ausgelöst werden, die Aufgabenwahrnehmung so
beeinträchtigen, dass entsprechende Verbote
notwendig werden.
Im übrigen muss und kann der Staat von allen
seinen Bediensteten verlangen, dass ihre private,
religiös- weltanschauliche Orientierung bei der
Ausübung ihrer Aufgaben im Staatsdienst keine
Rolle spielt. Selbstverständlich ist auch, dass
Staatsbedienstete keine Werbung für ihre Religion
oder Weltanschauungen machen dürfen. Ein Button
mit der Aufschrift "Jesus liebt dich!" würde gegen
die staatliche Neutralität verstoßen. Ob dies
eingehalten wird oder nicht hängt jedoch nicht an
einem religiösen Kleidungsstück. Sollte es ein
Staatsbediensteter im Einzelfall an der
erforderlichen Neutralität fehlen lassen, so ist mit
+--
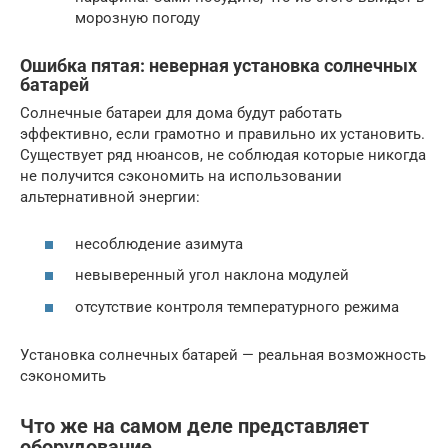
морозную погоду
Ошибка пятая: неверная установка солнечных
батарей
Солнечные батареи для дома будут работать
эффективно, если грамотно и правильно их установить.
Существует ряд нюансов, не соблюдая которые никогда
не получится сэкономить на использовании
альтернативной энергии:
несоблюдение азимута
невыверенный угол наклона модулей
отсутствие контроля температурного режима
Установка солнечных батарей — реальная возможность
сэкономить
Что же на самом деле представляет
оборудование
+--
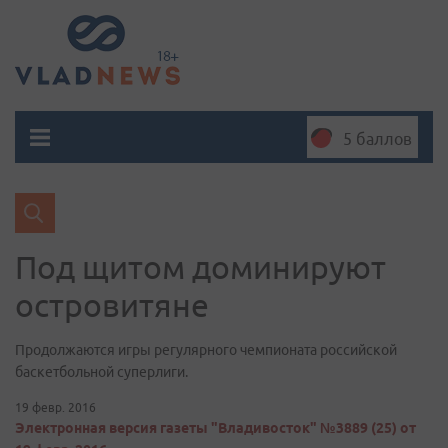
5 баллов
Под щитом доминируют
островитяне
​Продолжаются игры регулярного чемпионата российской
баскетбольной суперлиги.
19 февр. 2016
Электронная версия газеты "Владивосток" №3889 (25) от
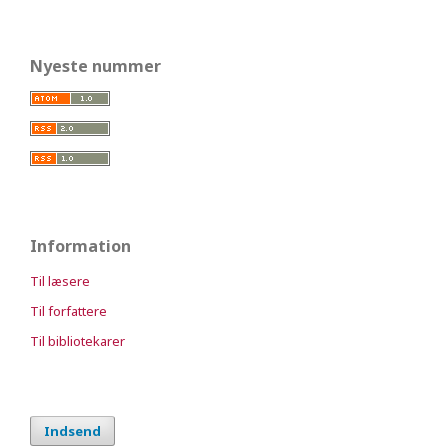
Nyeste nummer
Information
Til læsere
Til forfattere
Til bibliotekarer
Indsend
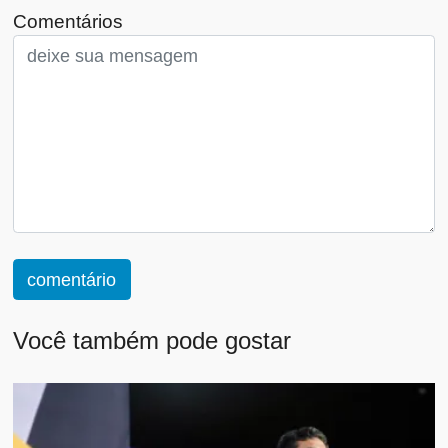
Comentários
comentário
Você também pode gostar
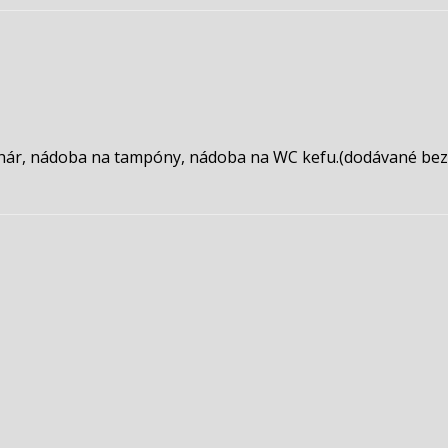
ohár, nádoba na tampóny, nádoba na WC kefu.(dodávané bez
+--
• **EXERCISE DESCRIPTION**: Go through the listing above and find each line that contains "Neutralität", then copy it.

• **RESULT OF THE TASK**:
die staatliche Neutralität verstoßen. Ob dies
erforderlichen Neutralität fehlen lassen, so ist mit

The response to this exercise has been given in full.